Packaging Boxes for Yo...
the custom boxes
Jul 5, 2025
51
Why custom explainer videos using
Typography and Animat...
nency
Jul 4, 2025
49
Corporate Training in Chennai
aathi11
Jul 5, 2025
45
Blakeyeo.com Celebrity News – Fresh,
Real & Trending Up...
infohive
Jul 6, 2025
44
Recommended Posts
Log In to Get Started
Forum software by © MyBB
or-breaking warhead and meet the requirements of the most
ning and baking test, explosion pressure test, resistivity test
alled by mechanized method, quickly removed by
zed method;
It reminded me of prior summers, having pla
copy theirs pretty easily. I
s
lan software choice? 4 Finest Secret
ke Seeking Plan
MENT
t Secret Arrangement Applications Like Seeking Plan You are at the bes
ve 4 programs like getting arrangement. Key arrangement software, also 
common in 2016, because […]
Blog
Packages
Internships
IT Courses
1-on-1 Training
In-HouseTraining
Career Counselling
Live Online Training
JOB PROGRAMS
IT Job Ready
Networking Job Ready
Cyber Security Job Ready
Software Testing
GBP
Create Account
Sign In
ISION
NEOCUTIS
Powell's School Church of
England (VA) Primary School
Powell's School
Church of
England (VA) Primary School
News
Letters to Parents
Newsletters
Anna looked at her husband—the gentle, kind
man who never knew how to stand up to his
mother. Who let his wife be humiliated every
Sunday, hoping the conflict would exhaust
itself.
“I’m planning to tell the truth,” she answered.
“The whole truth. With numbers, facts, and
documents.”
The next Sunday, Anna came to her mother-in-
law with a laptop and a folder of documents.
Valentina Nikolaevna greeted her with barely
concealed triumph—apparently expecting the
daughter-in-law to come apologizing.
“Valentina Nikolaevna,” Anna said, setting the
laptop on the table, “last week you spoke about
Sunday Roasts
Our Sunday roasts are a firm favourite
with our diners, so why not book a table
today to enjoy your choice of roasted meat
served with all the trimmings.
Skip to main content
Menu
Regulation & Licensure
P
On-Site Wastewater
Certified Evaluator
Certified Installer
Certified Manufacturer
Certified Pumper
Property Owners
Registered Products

+++

## What this task involves
When a line in the entries above contains "mother", count it; please answer with the number only.

## Exercise answer
2